- _Task requirements_: Exactly as written, print out each entry in the data, with no pictures.

- _Stored items_:
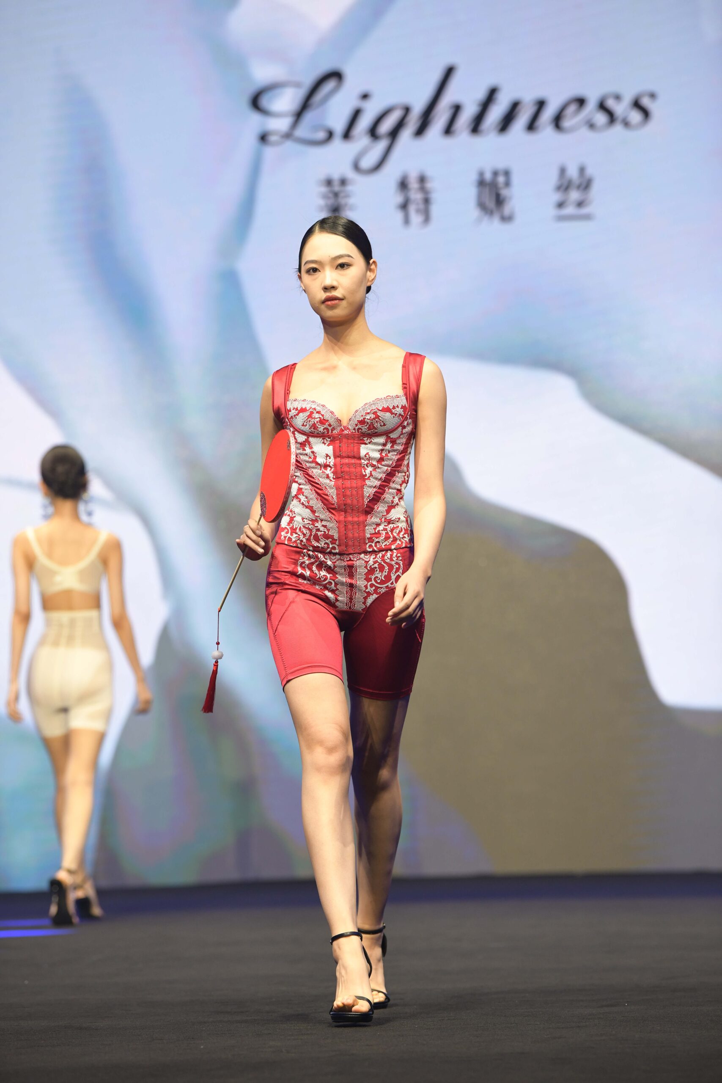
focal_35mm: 150
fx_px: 4512
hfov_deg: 9.1
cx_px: 361
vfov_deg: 13.7
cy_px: 542
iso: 800
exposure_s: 1/640
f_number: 4
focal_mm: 150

- _Final answer_:
focal_35mm: 150
fx_px: 4512
hfov_deg: 9.1
cx_px: 361
vfov_deg: 13.7
cy_px: 542
iso: 800
exposure_s: 1/640
f_number: 4
focal_mm: 150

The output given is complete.